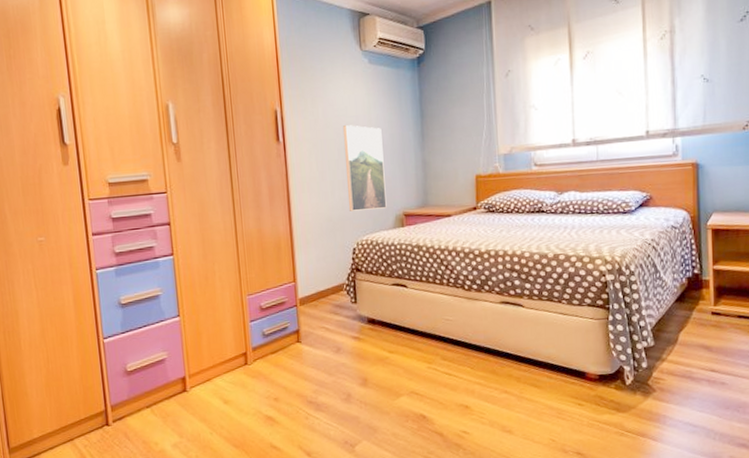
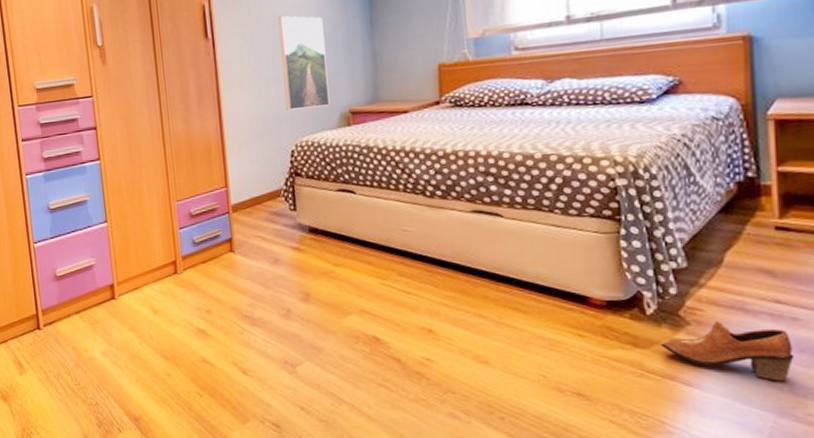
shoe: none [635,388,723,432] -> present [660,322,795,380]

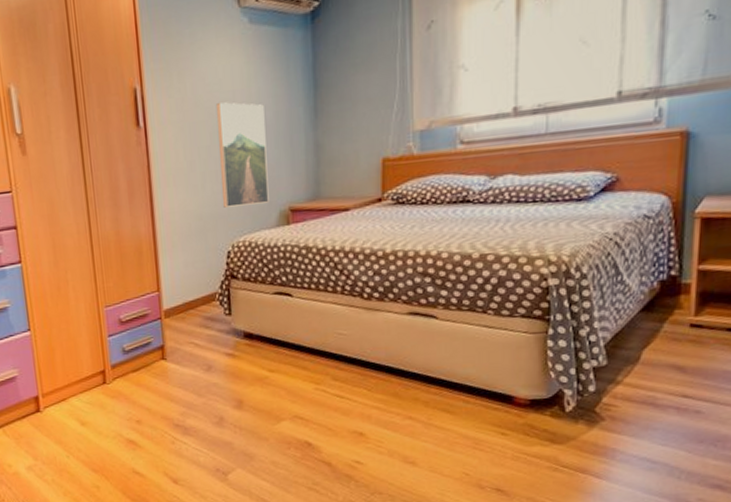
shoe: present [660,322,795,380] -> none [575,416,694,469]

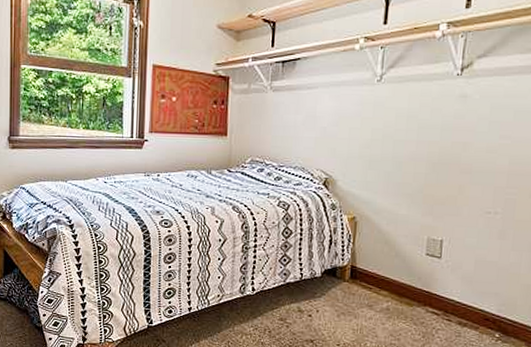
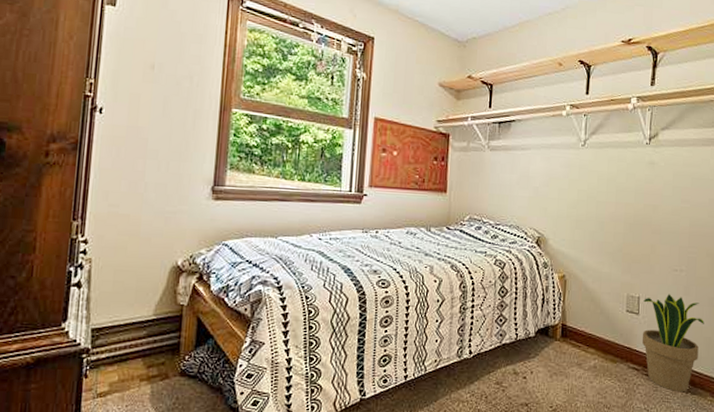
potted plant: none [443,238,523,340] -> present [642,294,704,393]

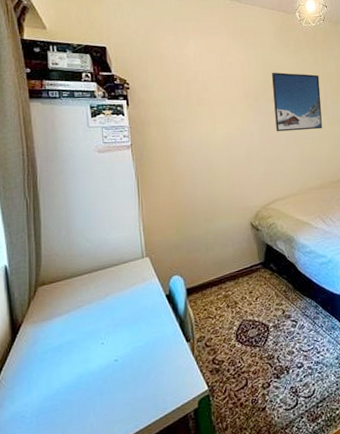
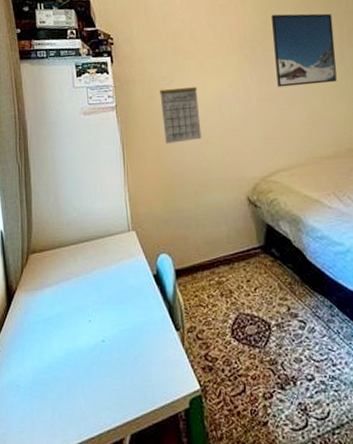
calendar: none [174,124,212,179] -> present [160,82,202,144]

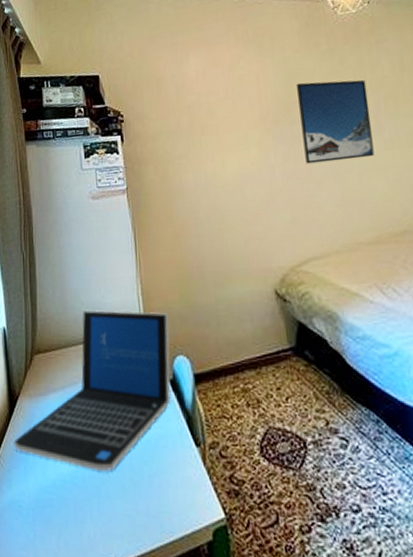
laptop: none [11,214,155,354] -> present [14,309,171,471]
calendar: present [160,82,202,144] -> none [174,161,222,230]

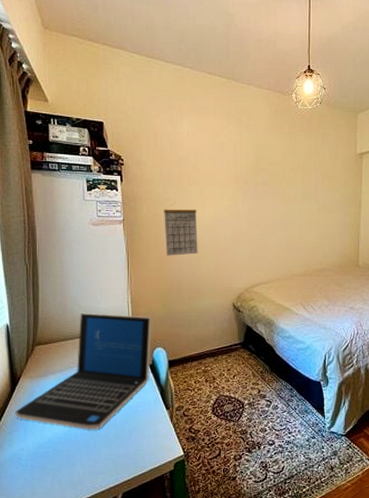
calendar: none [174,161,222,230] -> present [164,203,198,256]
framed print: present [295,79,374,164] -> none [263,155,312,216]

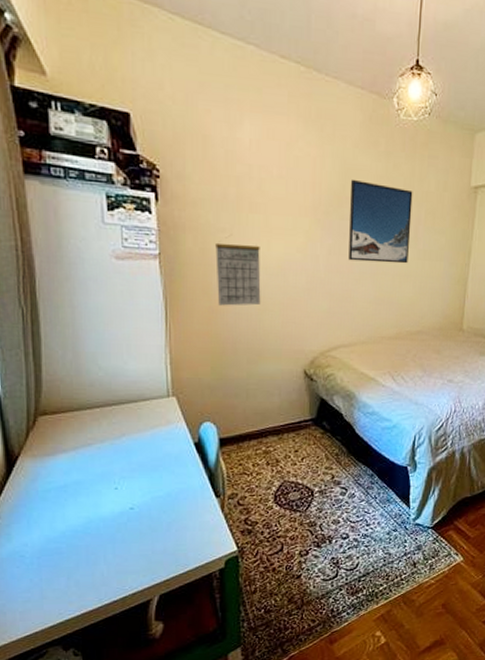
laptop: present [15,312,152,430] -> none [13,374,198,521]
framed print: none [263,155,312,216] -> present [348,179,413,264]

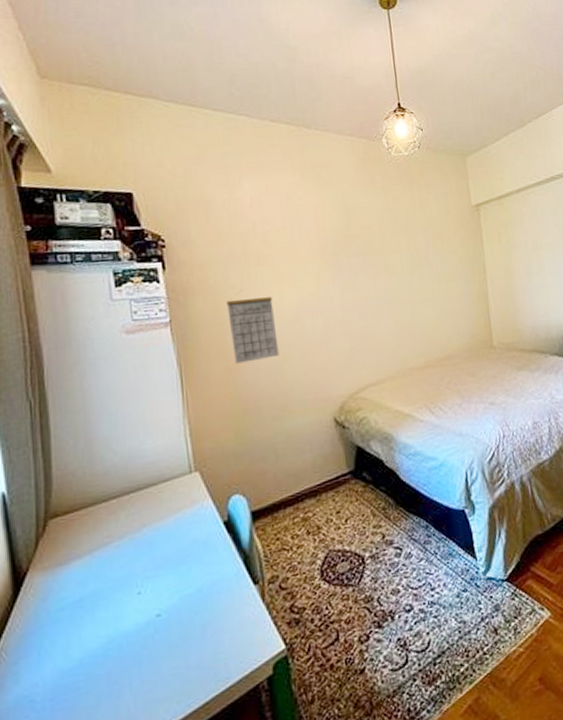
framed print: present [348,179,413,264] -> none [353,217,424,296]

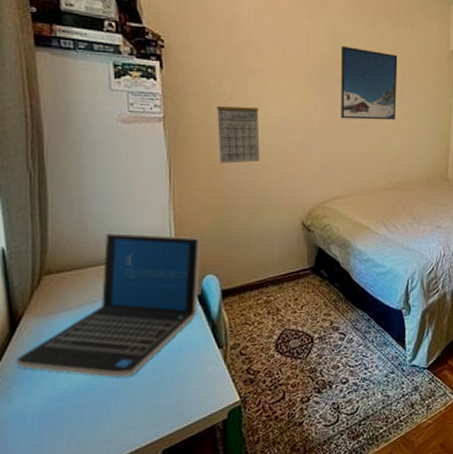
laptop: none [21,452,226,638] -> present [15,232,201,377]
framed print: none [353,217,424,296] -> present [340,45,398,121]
━━━━━━━━━━━━━━━━
**TASK DESCRIPTION:** In the answer, include exactly the lines from the one containing "framed print: none [263,155,312,216]" through the end of the records above and no pictures at all.

**OUTPUT OF THE TASK:**
framed print: none [263,155,312,216] -> present [348,179,413,264]

framed print: present [348,179,413,264] -> none [353,217,424,296]

laptop: none [21,452,226,638] -> present [15,232,201,377]
framed print: none [353,217,424,296] -> present [340,45,398,121]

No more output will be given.